**What you are asked to do**
Will you return, word for word, only the lines from the top of the data below down to and including the one with "left hip: (76, 120)"?

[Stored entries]
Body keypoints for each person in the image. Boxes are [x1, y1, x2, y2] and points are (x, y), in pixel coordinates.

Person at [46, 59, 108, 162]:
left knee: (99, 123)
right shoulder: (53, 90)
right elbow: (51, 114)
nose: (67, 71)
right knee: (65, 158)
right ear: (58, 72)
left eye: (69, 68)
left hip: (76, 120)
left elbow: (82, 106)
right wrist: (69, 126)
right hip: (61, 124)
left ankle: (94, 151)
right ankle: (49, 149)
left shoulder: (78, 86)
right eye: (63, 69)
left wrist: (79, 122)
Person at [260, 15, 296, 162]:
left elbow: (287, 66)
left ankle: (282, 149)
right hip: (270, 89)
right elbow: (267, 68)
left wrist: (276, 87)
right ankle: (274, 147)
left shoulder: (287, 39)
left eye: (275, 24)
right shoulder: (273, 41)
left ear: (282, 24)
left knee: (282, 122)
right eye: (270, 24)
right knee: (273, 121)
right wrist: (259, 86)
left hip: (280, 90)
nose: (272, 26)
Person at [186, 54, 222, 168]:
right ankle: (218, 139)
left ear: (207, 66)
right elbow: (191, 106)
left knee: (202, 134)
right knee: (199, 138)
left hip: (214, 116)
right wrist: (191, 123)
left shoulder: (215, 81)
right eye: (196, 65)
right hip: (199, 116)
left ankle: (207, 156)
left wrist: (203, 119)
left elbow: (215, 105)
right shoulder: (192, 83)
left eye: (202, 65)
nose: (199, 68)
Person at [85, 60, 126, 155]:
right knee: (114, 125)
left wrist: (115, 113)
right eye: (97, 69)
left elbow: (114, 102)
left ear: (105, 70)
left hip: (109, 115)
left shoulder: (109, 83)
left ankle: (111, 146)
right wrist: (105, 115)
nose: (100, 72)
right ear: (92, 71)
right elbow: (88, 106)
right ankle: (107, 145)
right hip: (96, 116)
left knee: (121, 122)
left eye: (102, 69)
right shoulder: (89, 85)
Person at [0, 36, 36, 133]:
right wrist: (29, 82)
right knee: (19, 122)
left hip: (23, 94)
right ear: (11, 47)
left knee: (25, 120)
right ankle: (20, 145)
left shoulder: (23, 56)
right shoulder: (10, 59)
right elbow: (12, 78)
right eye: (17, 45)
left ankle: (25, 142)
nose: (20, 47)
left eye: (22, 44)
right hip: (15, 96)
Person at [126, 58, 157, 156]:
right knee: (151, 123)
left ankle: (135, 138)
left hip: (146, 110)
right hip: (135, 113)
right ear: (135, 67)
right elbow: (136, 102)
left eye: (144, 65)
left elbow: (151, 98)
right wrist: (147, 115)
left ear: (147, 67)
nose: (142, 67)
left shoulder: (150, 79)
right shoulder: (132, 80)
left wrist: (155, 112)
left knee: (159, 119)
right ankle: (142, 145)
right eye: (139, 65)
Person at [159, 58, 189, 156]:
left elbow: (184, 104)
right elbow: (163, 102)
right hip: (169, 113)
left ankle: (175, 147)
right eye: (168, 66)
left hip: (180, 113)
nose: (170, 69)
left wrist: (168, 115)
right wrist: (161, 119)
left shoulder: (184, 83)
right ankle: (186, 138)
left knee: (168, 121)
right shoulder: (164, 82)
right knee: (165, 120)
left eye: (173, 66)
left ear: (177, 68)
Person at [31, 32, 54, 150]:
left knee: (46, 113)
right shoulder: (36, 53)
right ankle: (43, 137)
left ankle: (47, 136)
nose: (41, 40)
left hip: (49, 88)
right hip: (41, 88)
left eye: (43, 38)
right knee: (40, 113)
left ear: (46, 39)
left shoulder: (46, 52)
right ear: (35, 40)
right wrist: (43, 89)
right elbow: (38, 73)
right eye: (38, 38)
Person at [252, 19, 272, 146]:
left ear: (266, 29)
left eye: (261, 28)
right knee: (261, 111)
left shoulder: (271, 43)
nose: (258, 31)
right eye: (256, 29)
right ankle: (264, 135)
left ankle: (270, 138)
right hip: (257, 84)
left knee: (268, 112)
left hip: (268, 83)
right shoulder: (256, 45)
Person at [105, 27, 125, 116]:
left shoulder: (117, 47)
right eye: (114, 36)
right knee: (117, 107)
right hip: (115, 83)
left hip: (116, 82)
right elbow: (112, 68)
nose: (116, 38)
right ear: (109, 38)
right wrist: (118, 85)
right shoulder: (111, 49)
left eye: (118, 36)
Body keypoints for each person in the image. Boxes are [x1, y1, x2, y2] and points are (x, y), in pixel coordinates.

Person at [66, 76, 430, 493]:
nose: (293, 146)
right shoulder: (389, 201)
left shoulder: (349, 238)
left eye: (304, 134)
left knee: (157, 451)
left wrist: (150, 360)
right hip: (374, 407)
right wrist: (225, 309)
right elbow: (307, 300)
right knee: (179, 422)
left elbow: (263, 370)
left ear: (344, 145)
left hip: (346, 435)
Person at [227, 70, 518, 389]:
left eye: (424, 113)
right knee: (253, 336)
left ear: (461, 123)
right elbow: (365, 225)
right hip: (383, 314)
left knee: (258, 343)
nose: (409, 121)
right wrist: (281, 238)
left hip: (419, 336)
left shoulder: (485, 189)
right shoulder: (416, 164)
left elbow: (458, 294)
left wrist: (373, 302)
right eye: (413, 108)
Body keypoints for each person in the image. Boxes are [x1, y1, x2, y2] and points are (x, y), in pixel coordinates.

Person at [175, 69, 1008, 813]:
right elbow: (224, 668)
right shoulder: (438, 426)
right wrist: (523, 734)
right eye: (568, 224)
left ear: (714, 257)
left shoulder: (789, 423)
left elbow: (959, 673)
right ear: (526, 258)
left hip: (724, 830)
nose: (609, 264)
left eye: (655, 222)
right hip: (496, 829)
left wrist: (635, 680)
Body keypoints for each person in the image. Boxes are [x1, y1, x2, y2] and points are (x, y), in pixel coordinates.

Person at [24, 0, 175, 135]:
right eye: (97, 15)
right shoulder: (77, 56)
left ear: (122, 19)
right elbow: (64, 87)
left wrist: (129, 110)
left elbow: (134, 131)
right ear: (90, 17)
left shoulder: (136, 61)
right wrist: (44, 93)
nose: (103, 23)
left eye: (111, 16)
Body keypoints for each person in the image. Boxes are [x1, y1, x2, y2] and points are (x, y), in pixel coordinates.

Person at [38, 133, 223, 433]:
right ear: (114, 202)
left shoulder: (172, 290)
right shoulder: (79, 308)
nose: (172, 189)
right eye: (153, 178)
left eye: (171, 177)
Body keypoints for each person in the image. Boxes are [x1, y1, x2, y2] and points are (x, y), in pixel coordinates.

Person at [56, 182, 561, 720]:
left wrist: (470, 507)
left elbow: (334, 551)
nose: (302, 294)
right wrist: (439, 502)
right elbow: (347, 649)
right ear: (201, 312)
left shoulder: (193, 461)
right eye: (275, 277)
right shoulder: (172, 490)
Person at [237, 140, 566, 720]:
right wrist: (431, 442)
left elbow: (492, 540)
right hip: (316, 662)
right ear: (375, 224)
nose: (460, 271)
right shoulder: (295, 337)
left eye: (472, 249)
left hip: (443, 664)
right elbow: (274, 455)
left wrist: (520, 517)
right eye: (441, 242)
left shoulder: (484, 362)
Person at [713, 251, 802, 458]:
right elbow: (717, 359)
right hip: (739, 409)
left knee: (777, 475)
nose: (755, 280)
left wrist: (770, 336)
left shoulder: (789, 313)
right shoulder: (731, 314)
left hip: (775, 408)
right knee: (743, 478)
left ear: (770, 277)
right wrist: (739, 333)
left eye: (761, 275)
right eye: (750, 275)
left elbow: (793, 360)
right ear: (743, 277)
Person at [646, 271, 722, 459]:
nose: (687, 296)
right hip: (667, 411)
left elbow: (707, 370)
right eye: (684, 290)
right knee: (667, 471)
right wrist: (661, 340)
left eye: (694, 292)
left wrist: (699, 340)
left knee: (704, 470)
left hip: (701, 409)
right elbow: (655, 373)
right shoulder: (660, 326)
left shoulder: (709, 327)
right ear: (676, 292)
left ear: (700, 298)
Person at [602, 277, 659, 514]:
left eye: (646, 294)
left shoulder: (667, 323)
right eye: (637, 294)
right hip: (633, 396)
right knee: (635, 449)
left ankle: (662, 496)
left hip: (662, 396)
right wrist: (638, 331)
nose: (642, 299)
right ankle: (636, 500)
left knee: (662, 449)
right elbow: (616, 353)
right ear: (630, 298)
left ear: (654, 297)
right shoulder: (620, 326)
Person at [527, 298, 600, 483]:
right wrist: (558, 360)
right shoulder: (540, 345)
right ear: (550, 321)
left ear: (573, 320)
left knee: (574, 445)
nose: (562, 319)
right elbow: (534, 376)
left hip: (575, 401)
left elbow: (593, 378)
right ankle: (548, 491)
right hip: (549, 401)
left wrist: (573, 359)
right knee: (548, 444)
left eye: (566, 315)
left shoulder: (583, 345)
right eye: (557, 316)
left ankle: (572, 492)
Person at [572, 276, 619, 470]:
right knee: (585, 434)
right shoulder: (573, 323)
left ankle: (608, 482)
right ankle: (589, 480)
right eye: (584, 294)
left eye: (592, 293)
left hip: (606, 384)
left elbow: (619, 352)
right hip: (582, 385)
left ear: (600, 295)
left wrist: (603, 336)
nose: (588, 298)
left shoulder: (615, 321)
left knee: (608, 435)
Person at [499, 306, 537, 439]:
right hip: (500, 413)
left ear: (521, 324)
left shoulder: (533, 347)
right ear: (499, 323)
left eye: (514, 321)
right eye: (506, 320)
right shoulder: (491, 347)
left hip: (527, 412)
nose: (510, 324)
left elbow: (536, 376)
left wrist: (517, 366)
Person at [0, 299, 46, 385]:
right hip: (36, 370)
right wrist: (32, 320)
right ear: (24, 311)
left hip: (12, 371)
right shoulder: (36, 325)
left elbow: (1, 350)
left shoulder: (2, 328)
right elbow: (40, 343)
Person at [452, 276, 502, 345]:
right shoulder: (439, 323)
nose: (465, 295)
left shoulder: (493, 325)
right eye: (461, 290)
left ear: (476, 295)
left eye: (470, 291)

**Output of the task**
Body keypoints for each person in the image. Boxes are [x1, y1, x2, y2] and points are (x, y), in pixel coordinates.

Person at [46, 59, 108, 162]:
left knee: (99, 123)
right shoulder: (53, 90)
right elbow: (51, 114)
nose: (67, 71)
right knee: (65, 158)
right ear: (58, 72)
left eye: (69, 68)
left hip: (76, 120)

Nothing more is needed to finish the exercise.